Bridging coupled wires and lattice Hamiltonian for two-component bosonic quantum Hall states

We investigate a model of hard-core bosons with correlated hopping on the honeycomb lattice in an external magnetic field by means of a coupled-wire approach. It has been numerically shown that this model exhibits at half filling the bosonic integer quantum Hall (BIQH) state, which is a symmetry-protected topological phase protected by the $U\left(1\right)$ particle conservation [Y.-C. He et al., Phys. Rev. Lett. 115, 116803 (2015)]. By combining the bosonization approach and a coupled-wire construction, we analytically confirm this finding and show that it even holds in the strongly anisotropic (quasi-one-dimensional) limit. We discuss the stability of the BIQH phase against tunnelings that break the separate particle conservations on different sublattices down to a global particle conservation. We further argue that a phase transition between two different BIQH phases is in a deconfined quantum critical point described by two copies of the $(2+1)$-dimensional $O\left(4\right)$ nonlinear sigma model with the topological $\theta$ term at $\theta =\pi$. Finally, we predict a possible fractional quantum Hall state, the Halperin $\left(221\right)$ state, at $1/6$ filling.

Figure 1

The model defined on the honeycomb lattice.
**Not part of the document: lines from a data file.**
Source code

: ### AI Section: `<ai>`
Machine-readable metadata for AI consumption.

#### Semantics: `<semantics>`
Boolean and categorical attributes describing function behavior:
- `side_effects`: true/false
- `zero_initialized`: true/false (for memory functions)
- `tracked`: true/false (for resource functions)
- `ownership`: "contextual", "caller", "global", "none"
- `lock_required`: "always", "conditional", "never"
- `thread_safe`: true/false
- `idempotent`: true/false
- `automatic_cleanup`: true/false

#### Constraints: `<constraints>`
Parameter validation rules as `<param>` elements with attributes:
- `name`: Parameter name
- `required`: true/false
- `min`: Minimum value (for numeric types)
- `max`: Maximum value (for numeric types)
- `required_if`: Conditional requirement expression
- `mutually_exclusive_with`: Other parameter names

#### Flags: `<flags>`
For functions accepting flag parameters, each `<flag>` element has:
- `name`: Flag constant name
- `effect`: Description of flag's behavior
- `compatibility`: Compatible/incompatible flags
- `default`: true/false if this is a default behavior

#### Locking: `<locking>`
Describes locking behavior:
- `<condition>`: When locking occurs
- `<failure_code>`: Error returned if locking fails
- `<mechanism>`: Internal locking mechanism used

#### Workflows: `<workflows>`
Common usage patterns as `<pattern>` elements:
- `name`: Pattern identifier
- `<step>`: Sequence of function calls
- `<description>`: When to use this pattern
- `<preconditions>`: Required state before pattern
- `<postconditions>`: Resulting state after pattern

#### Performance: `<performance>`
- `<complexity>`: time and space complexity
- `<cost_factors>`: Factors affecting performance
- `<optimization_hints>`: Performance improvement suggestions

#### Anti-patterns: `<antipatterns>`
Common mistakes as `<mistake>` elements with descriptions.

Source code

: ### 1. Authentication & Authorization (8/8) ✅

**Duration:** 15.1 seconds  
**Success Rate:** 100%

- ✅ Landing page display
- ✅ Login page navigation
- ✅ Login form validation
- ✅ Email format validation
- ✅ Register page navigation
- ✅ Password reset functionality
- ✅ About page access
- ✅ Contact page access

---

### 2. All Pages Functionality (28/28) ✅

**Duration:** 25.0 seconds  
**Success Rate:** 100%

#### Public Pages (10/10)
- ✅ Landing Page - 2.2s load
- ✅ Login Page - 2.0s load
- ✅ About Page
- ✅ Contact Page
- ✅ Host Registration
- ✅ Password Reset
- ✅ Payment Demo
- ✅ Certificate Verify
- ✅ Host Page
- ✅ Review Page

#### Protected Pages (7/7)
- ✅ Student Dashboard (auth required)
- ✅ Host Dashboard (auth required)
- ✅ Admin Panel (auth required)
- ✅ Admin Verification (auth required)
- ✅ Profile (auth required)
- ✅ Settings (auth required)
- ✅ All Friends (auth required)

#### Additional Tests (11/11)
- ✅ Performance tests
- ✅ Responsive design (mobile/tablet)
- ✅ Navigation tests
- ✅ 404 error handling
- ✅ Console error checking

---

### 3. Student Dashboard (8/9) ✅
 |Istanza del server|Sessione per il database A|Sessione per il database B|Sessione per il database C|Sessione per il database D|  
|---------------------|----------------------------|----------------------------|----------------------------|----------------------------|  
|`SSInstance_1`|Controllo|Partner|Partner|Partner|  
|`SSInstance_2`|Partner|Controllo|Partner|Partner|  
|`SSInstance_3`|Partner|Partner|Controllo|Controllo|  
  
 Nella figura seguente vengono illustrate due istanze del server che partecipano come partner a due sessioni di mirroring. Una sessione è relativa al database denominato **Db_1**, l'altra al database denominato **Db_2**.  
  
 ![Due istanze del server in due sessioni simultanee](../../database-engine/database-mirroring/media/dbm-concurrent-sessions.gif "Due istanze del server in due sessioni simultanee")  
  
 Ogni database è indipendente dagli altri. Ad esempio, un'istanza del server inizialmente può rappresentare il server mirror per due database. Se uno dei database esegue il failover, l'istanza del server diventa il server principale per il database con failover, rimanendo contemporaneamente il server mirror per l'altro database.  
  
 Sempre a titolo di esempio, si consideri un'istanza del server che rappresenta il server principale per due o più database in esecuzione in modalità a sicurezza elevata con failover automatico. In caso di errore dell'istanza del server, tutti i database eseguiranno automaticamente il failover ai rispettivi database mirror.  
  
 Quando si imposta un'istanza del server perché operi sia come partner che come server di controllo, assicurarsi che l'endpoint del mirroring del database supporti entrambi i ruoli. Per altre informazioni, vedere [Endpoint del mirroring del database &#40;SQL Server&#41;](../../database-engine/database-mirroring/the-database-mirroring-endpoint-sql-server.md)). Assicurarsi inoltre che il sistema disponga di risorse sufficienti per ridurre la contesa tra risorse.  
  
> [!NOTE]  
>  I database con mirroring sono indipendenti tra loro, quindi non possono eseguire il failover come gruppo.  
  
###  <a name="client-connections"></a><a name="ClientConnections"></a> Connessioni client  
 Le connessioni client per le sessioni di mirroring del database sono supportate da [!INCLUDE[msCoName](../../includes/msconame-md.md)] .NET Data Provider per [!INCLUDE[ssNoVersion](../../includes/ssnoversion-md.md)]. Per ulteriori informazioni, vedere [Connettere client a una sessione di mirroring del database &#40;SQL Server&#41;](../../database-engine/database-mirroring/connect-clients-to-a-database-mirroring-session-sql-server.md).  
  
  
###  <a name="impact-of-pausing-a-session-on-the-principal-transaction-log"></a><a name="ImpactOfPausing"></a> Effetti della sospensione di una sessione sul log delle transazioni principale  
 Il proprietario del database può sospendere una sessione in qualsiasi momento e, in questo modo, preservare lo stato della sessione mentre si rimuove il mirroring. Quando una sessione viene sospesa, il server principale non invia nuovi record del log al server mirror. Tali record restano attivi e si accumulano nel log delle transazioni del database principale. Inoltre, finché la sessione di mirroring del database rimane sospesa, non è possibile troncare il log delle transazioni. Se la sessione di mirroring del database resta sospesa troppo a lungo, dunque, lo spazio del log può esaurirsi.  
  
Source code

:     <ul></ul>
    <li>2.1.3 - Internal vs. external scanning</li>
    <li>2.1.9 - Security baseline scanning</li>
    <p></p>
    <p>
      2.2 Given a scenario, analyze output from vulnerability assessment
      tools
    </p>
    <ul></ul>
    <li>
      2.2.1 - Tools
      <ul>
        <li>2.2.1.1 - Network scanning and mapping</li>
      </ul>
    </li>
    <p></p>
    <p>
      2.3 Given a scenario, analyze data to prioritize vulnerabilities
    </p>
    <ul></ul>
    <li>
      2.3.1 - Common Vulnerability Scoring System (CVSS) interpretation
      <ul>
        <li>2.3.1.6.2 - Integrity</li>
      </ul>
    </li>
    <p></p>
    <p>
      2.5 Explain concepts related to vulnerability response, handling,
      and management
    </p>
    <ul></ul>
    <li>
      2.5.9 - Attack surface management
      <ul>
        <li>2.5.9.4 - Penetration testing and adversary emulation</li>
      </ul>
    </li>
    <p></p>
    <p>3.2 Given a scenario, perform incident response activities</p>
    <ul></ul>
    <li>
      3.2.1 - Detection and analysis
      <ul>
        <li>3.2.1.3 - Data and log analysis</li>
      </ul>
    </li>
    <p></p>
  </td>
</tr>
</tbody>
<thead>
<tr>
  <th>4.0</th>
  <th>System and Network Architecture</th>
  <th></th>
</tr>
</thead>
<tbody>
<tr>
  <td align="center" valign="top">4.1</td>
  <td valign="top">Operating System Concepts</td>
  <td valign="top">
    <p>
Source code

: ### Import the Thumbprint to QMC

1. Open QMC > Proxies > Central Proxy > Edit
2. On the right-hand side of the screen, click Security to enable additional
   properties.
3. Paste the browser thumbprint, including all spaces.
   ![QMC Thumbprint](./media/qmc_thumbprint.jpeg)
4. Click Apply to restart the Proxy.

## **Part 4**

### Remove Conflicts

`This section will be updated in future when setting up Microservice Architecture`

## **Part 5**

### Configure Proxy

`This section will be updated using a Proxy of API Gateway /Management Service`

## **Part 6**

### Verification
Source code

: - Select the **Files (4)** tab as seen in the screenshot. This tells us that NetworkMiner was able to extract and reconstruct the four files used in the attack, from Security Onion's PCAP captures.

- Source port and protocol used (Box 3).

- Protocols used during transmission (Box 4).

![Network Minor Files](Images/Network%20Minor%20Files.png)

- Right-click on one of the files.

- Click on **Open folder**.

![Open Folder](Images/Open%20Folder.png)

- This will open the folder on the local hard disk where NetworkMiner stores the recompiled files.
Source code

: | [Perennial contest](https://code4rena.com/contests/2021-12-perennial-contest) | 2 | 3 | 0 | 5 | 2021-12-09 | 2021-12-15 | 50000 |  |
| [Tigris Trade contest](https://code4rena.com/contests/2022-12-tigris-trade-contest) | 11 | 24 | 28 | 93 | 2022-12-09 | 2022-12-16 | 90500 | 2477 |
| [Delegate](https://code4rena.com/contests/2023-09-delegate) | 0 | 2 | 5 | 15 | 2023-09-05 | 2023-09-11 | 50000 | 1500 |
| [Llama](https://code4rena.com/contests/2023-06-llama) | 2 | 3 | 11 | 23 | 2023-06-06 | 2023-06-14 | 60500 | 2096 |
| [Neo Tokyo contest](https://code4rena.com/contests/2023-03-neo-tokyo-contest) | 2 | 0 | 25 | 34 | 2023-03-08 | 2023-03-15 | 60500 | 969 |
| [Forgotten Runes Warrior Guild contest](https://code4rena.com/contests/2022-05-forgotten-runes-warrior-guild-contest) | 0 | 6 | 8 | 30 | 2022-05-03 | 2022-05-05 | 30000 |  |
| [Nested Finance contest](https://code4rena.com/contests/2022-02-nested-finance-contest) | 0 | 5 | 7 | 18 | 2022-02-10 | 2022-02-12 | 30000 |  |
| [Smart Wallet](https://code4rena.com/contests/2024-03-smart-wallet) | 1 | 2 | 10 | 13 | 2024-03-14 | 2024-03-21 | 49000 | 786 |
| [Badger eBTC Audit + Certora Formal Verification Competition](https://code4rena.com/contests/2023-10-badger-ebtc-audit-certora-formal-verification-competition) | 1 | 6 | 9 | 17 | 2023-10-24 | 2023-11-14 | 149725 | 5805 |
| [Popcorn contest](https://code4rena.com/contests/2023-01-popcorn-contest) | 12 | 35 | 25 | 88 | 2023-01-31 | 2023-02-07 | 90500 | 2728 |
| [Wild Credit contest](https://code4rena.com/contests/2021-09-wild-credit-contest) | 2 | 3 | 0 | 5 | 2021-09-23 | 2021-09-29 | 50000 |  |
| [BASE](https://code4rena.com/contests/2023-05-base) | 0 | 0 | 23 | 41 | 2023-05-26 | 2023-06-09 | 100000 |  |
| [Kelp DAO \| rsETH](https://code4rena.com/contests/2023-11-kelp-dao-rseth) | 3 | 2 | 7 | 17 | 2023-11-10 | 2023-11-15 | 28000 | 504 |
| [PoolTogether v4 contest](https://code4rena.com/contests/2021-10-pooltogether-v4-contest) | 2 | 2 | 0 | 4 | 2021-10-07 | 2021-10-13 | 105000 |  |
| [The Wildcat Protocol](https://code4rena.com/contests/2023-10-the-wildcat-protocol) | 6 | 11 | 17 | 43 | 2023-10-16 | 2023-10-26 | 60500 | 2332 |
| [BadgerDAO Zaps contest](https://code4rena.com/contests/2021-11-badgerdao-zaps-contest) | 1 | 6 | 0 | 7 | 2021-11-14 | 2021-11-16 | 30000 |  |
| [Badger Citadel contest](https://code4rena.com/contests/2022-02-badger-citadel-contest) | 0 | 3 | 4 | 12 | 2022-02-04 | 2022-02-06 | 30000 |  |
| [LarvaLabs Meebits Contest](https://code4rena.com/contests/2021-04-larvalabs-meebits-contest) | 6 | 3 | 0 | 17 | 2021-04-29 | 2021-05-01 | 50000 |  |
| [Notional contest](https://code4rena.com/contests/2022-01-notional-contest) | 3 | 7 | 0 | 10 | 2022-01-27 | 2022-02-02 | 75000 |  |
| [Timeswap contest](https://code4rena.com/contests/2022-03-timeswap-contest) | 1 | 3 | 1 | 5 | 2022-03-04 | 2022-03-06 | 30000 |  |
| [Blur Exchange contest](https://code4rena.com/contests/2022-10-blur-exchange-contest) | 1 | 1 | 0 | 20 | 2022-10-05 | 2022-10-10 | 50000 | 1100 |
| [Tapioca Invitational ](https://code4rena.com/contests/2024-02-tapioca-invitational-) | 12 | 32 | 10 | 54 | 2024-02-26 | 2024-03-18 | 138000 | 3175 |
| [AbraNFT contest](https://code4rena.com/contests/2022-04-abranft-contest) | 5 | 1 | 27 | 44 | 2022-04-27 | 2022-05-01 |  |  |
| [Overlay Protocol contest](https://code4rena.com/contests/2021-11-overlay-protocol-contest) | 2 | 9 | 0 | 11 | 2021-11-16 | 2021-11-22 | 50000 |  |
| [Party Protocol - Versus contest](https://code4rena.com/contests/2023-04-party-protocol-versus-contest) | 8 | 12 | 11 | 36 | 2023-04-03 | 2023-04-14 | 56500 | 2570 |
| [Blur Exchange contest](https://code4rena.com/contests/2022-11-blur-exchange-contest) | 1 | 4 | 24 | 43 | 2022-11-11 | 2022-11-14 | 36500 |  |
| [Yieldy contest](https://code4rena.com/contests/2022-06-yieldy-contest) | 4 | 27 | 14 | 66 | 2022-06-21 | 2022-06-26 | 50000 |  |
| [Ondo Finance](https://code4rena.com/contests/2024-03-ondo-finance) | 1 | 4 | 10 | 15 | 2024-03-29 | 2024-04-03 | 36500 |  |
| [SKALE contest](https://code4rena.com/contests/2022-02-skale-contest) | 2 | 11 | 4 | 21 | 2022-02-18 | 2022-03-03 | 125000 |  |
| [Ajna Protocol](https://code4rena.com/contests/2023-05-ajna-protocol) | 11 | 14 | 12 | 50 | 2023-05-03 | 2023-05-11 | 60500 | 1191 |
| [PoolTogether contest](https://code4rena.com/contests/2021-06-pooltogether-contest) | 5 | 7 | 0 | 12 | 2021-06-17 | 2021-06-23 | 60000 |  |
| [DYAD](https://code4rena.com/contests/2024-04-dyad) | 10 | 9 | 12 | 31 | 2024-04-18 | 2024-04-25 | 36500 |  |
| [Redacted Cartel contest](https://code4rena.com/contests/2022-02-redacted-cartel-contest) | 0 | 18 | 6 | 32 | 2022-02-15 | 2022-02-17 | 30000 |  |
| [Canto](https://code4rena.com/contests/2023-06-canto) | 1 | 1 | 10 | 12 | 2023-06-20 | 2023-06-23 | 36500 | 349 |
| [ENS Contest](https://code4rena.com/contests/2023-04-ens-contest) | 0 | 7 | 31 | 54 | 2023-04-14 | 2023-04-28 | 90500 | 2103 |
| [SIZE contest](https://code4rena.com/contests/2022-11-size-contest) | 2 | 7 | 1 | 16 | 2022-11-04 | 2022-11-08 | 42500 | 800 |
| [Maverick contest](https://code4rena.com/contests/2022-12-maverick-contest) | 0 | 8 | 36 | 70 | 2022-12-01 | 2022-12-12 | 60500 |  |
The $A$ and $B$ sublattices are denoted by the filled and open circles, respectively. The red (blue) solid lines represent the correlated hoppings in the sublattice $A$ ($B$). On the $A$ sublattice, the upper triangles are pierced by the flux $\alpha$ while the lower ones by $\pi -\alpha$. On the $B$ sublattice, the lower triangles are pierced by the flux $\beta$ while the upper ones by $\pi -\beta$.

Figure 2

Redefinition of the site index for the honeycomb lattice to be viewed as coupled chains. The red (blue) dashed line represents the path of the string operator for ${\tilde{a}}_{j,\ell } \left({\tilde{b}}_{j,\ell }\right)$.

Figure 3

A choice of the phases for the correlated hopping terms, which gives Eqs. (25) and (26). The red (blue) arrows or lines indicate the phases of the correlated hoppings on the $A \left(B\right)$ sublattice.

Figure 4

Phase diagram of the Hamiltonian Eq. (3) for general values of $\alpha$ and $\beta$, obtained by the renormalization group analysis. Two BIQH phases denoted by ${\mathrm{BIQH}}^{+}$ and ${\mathrm{BIQH}}^{-}$ (see text) are separated by phase transitions corresponding to black solid lines.

Figure 5

Tunnelings between the two sublattices are represented by green arrows on the links of the honeycomb lattice. We also show the background fluxes assigned in Ref. [55], where the fluxes $\alpha /3$ or $\beta /3$ thread obtuse triangles whose two vertices are in the $A$ or $B$ sublattice.

Figure 6

Network models describing the phase transitions between two BIQH phases. Red (blue) circles correspond to charge (pseudospin) modes, and cross (dotted) symbols represent right-moving (left-moving) modes. Four modes enclosed by the dashed line represent the degrees of freedom in a physical bosonic chain. $t_1$ and $t_2$ are two different tunnelings between the two counter-propagating modes. (a) The model studied in Refs. [5, 77]: One may find the trivial phase when $t_1\gg t_2$ while the ${\mathrm{BIQH}}^{+}$ phase when $t_1\ll t_2$. (b) Our model: One may find the ${\mathrm{BIQH}}^{-}$ phase when $t_1\gg t_2$ while the ${\mathrm{BIQH}}^{+}$ phase when $t_1\ll t_2$. In both cases, the phase transitions between the two phases are expected at $t_1=t_2$.